A B-tree is a tree data structure that keeps data sorted and allows searches, insertions, deletions, and sequential access in logarithmic amortized time. The B-tree is a generalization of a binary search tree in that more than two paths diverge from a single node. A B-tree is always balanced. Unlike self-balancing binary search trees, the B-tree is optimized for systems that read and write large blocks of data. It is most commonly used in databases and filesystems.
A B-tree consists of nodes that contain keys where the information is stored, and pointers that point to other nodes in the tree. A specific B-tree may have an order of n; each node may have a maximum of 2n keys; each node may have a minimum of n keys, except for the root node. Keys are always kept sorted in each node. Each node with k keys must always have k + 1 pointers.
To search for a value, we are given a node. If we are starting from the beginning, let the node be the root node. We are now given k keys and k + 1 pointers. These are sorted as follows: 1st pointer, 1st key, 2nd pointer, 2nd key, etc. We find the value. If it's not in the node, we follow the pointer corresponding to the supposed location of the value, which gives us another node. The algorithm is recursively done until we find the value or we reach a dead-end.
We are given a value to insert. We search for the value. If we have found the value and is already in the tree, we would not need to do anything. Otherwise, we would end up with a leaf node where we can supposedly insert the value. If the node is not full then we can just insert the value there (in sorted order) and insertion is complete.
Otherwise, if the node is full, we will split that node into two. A center key is selected. All keys less than that are put in the left node, and all keys greater than that are put in the right node. The center key is promoted to the parent key, along with the two pointers to the split nodes.
If the parent node is already full, that too is split. If the root node would need to be split, a new root node containing the single promoted key is created; the tree's height increases.

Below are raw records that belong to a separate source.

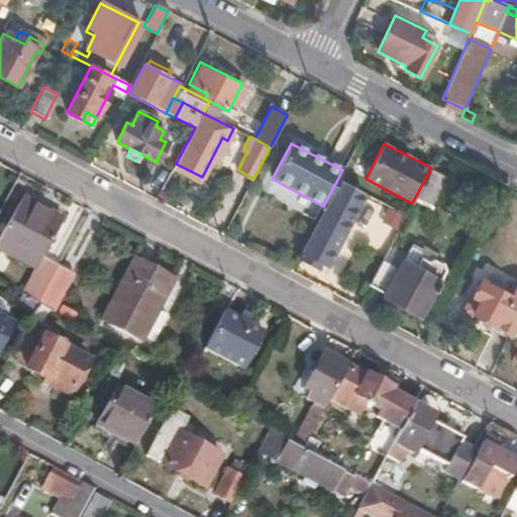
[(202,177),(176,164),(171,173),(198,187),(202,177)]
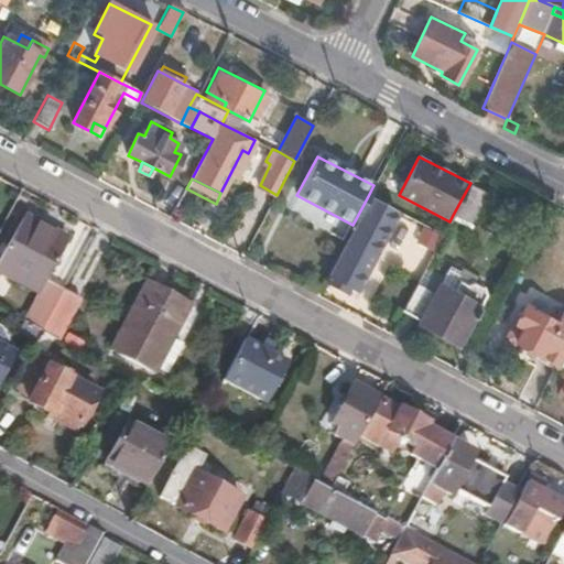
[(474,226),(490,195),(470,183),(453,215),(474,226)]
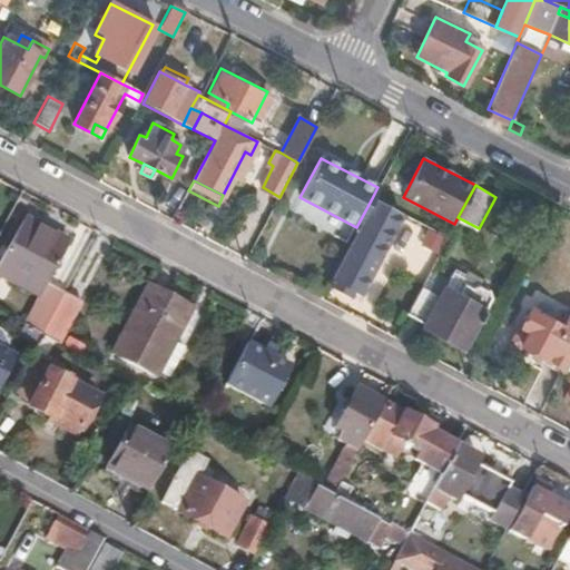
[(357,296),(401,214),(372,198),(356,227),(355,229),(357,232),(336,273),(328,286),(350,297),(352,293),(357,296)]
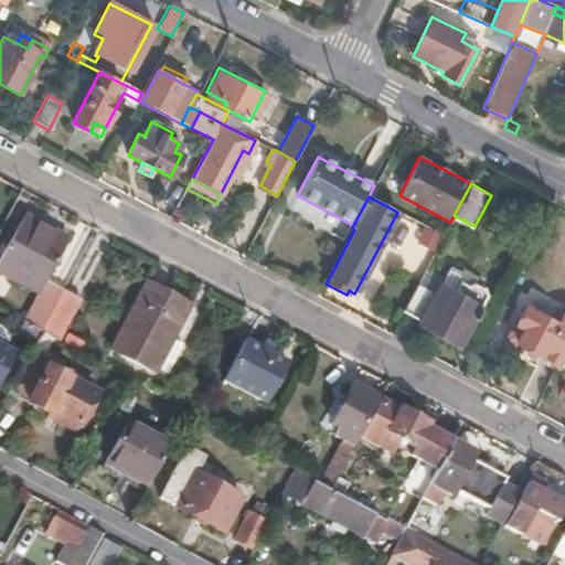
[(41,290),(64,246),(43,234),(46,226),(24,215),(18,226),(0,260),(0,272),(39,294),(23,324),(41,333),(59,299),(41,290)]
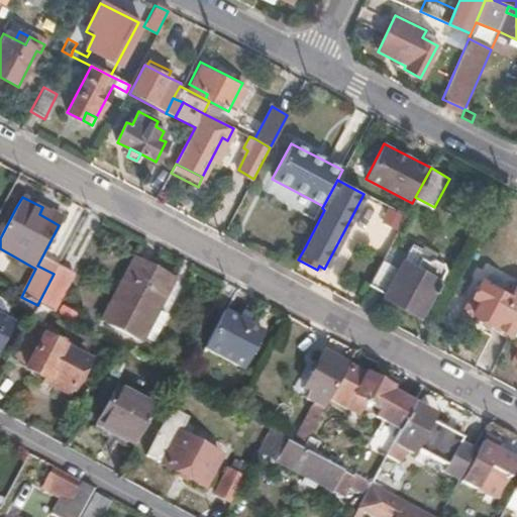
[(410,247),(402,263),(419,271),(423,262),(419,261),(418,251),(410,247)]
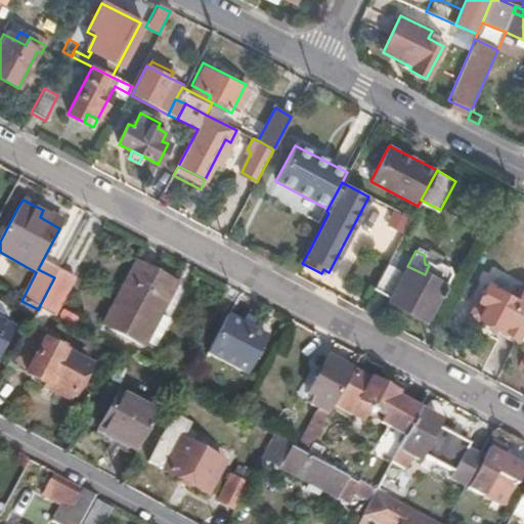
[(425,321),(447,277),(446,265),(438,261),(429,265),(425,274),(407,266),(403,272),(388,264),(374,291),(389,299),(388,303),(425,321)]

We are given a value to delete. If the key is in a leaf node and if after the deletion there are at least n keys in the node, we can safely delete the node.
If the value is not in a leaf node, get a node in a corresponding subtree that is sequentially next to the value. (We can get the leftmost key of the right subtree or the rightmost key of the left subtree) and swap it with the key containing the value. This is done recursively until the key containing the value is in a leaf node, where it can be safely deleted.

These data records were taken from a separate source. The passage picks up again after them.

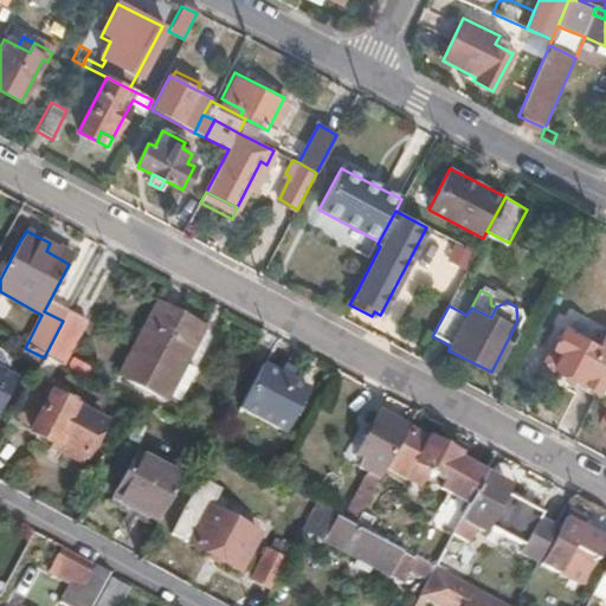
[(176,408),(214,336),(158,307),(118,376),(176,408)]
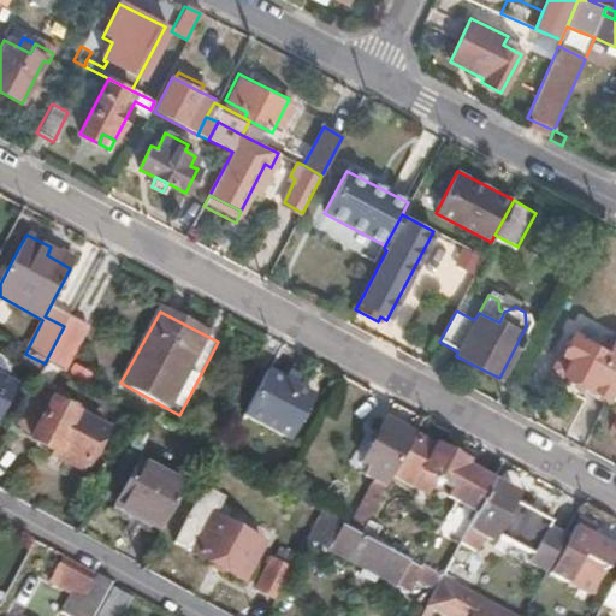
[(65,374),(88,329),(69,318),(64,326),(45,363),(65,374)]
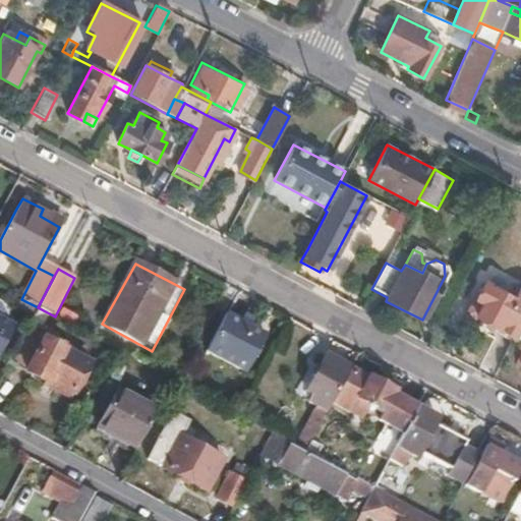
[(520,332),(520,295),(516,293),(514,298),(484,284),(468,315),(517,340),(520,332)]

If a deletion results in an underflow, the keys will need to be redistributed. We can get keys from a borrowing node, either the left or the right node. If the other node would still have a sufficient number of keys after transferring, just get the key from the other node and promote it to the parent. The key from the parent would then be transferred to the deficient node.

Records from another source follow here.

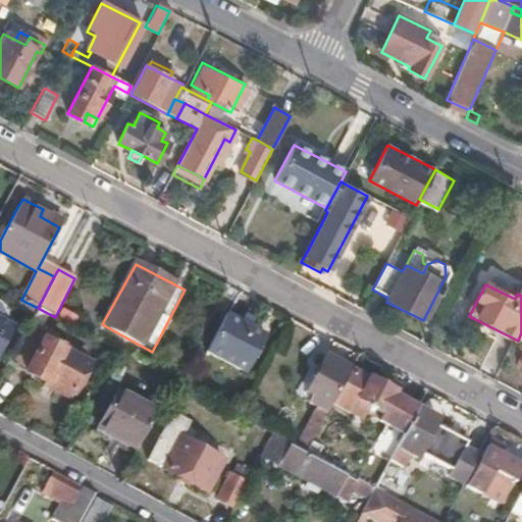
[(245,374),(265,335),(226,315),(221,324),(209,347),(206,354),(245,374)]
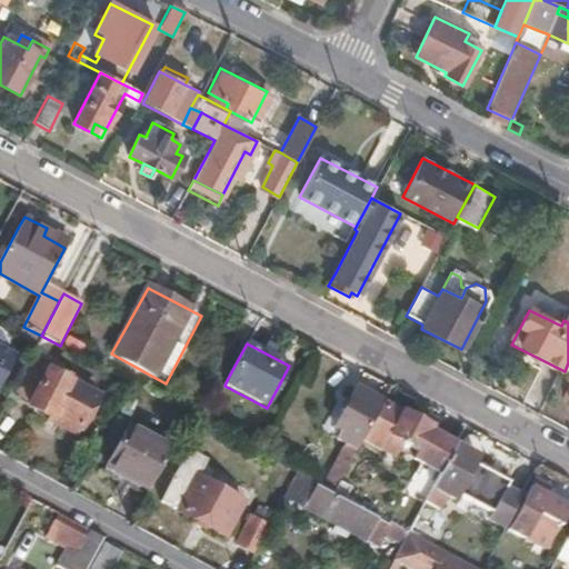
[(0,383),(16,356),(0,346),(0,383)]
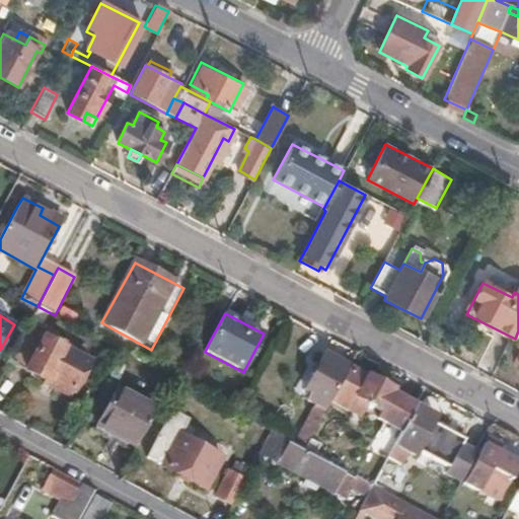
[(208,345),(220,322),(208,316),(197,339),(208,345)]
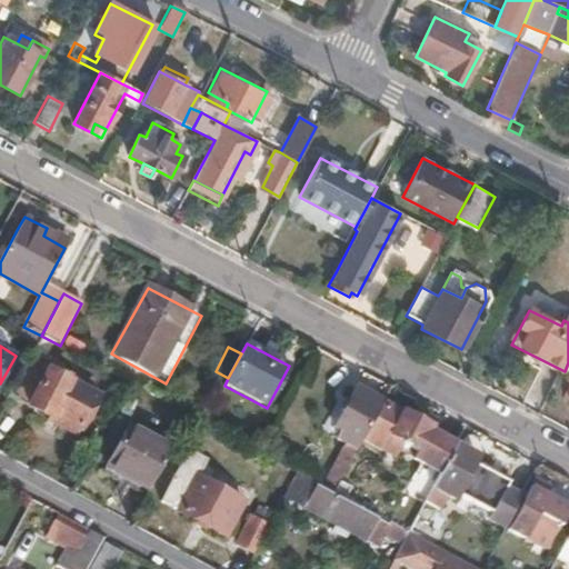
[(83,382),(31,355),(9,397),(46,418),(49,412),(80,430),(97,398),(81,389),(83,382)]
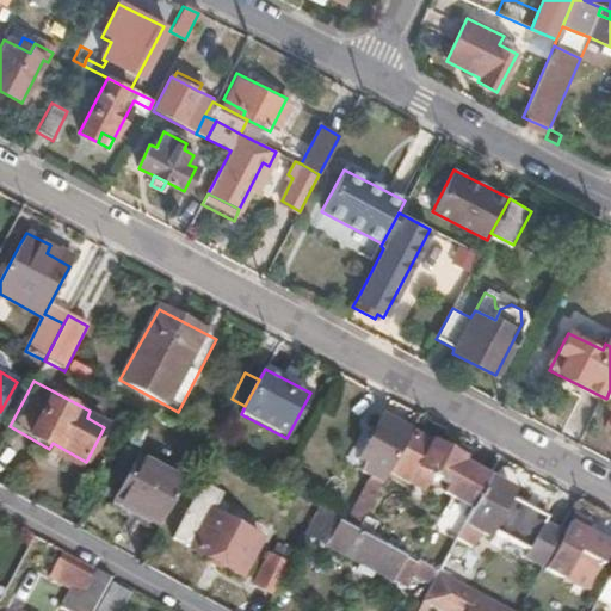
[(400,454),(412,431),(382,415),(362,451),(370,456),(363,473),(369,476),(356,500),(371,508),(389,474),(400,454)]
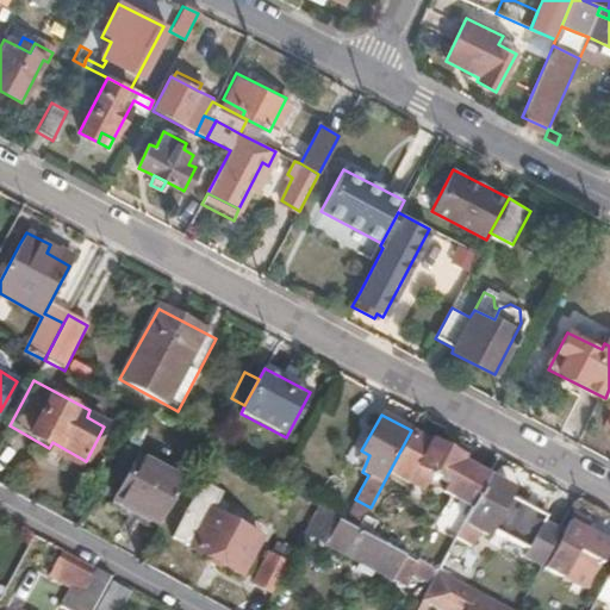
[(490,471),(433,441),(431,444),(414,435),(404,455),(399,453),(388,473),(419,490),(429,473),(450,484),(447,490),(473,503),(486,479),(490,471)]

If transferring cannot be done, that is, both nodes are already at a minimum, then the nodes will need to be merged. The values from the two nodes will be merged to a single node, and the parent key would be demoted to that node. The removal of the parent key from its node might trigger another underflow, in which case reconstruction is recursively done. When the root node underflows, the tree shrinks and its height decreases, while the nodes under it combine to form a new root node.